Start of Reading passage

Dan B. you stated "The national issues you raise are important and need everybody's attention and effort, but they won't matter a hoot to most of us if the commercialization trend continues."

I think your logic is flawed. If we lose wetland protection and bird numbers plummet, will it really matter if a cap exists or commercialization (of what) is out of hand? Don't get me wrong I think the items you refer to are important, but the resource itself has to be protected first.


----------



## Fetch (Mar 1, 2002)

> but the resource itself has to be protected first.


 & how is this going to be done above & beyond what is being done ??? I get sick of reading crap like this that just takes away from the real issue at hand today. Do you think all these people that come here to take, will care when it's gone ??? Or do much but whine when it gets more restricted because of over harvest & bad weather.

It does not matter if we become the worst state for game - if we can no longer participate. Or have to be like texas :roll:

& now because other states have screwed up what they once had )mainly due to too many people. Or privledge for the rich - Now we should for (really Nominal fees) let them come & rape what we have. :******: :******: :******:

Tony is as full of it as he ever was - all he is good at is controversy & bringing attention to Tony. When I 1st read this I thought OK Tony is coming around & in another of his rants he used this quote from Daschle


> "Good Managers," he said, "do things right. Good leaders...do the right things."


 Seems this is lost unless it's about habitat :roll: :eyeroll: :******: Get Real !!!


----------



## tmorrie (Apr 1, 2002)

Slow down Fetch, things like the CWA Restoration Act of 2003 sponsored by Oberstar in MN and the NDGF's planned expansion of PLOTS land to almost a million acres in the next 5-6 years are a couple ways to go beyond what is currently being done. If Hoeven would put a permanent 25-30K cap in place, increase the available public hunting land and control the G/O's we'd have a workable solution.

Even with the expanding number of non-resident waterfowl hunters in ND, I find it difficult to compare the situation in Texas (population 20 million) to ND at 650K.

End of Reading passage

**Tasks to perform:**
[1] In the thread on North Dakota waterfowl hunting, can you turn the paragraph that begins "Slow down Fetch" into a short bulleted list that keeps its main facts?
[2] Could you extend the thread on North Dakota waterfowl hunting with a new post that picks up after its last line?

Start of Dataset content

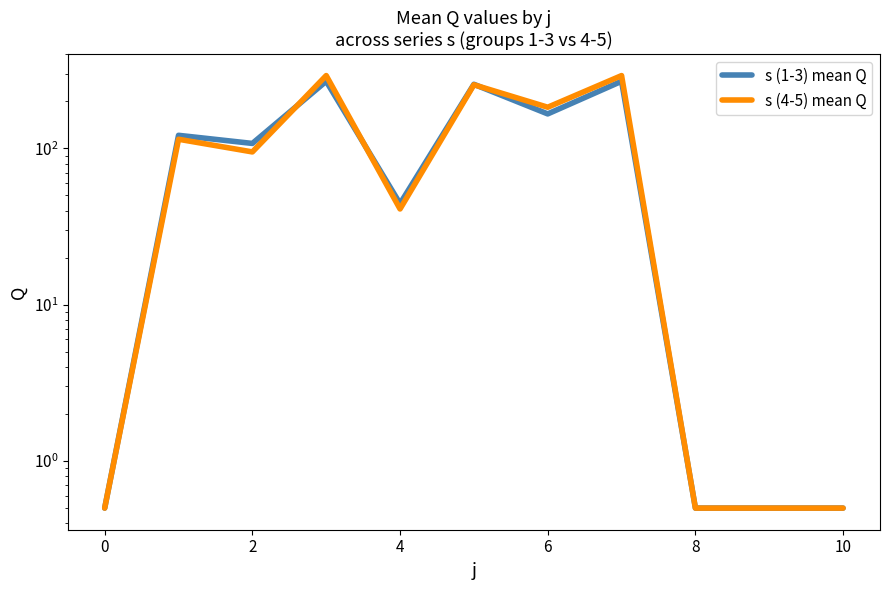

In s (1-3) mean Q, how many points are lower than both neighbors (excluding endpoints)?

3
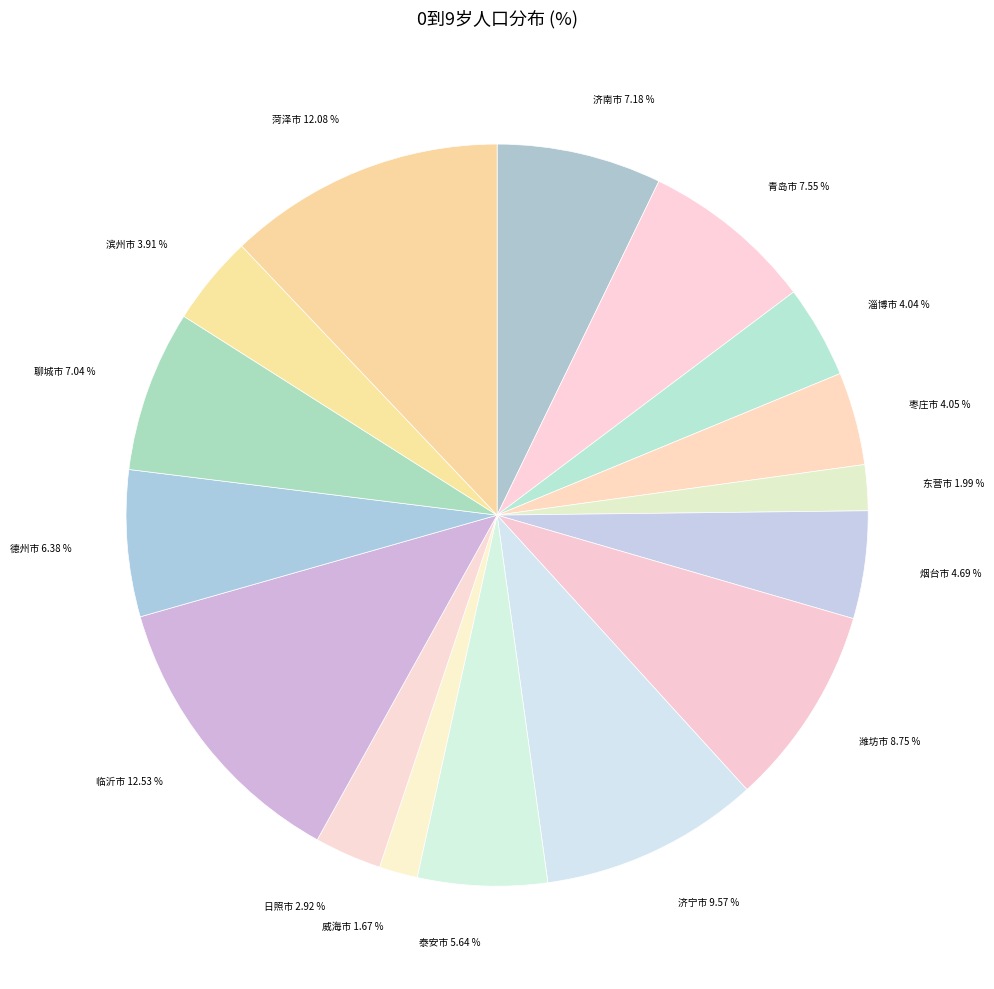

To the nearest percent, what is the average slice percentage?

6%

End of Dataset content

**Results of the exercise:**
[1]
- Ways to go beyond what is currently being done:
  - the CWA Restoration Act of 2003, sponsored by Oberstar in MN
  - the NDGF's planned expansion of PLOTS land to almost a million acres in the next 5-6 years
- A workable solution would result if Hoeven would:
  - put a permanent 25-30K cap in place
  - increase the available public hunting land
  - control the G/O's

[2]
----------



## Fetch (Mar 1, 2002)

Your right 

BUT

I would'nt live there if they gave me the place Tony was talking about.

Sorry - I admire good intentions & idealism - but this is so serious to me. ND cannot handle anywhere near those kinda #'s & I don't think ND Residents want anything like that either --- But sadly I could be wrong :eyeroll:


----------



## Ron Gilmore (Jan 7, 2003)

Stay focused on our issues at hand. We will not convert Tony nor should we try. We should continue to send our concerns for caps to the Gov and sugestions on the rules that will regulate the G/O to MR Hielebrand.

SB 1050 will give the G&F the a good starting point to gather info for future use. The G&F are formulating licensing requirements and reporting requirements and we can still give them input on these issues. I ddi so tonight and encourage others to do so.

I am lobbying for a cut off date on reporting of acres under lease. This would prevent them from leasing fields after crops are harvested and birds using them. Example would be that a corn field that is harvested in mid OCt could not be leased after the start of upland or waterfowl season except on a day lease. This will force them to make decisions before hand, which if they chose wrong will leave them possibly with a sield of standing corn, and us with the opportunity to secure permission on the harvested field. Closure of the current loophole of pertetual day leases. Next business day reporting to the G&F of any day leases. These things are needed and where not addressed in the final bill but can be implemented in the license requirements. Fines and penalites for noncompliance and other issues.

Don't forget to encourage a cap limit when emailing the Gov. and get your frineds and hunting partners to do the same. We need to stay focused and make our voices heard.


----------



## Dick Monson (Aug 12, 2002)

Ron, all good points. The leadership in NDGF would need stones to implement those ideas.

This from a SD newspaper/Russ Keen-American News Writer:
"NEW STUDY FURTHER VERIFIES LAND VALUES ARE SOARING---A South Dakota extension study shows some counties have had a 50% land price increase since 2000. Dale Curtis, Extension educator for Edmunds County, SD, said "It's enough to knock your socks off. People aren't necessarily buying land to farm it---buying land for recreation has really grown by leaps and bounds---the wealthy, often from other partrs of the nation, are willing to pay exorbitant prices for acres with (wildlife) habitat.
---Hunting is getting to be the sport of kings---They are the only ones who will be able to afford it." Young farmers are particularly hard hit by soaring land values.

Commercial hunting ruins the farming, it ruins the hunting, just what a rural state needs. Now substitute the words North Dakota.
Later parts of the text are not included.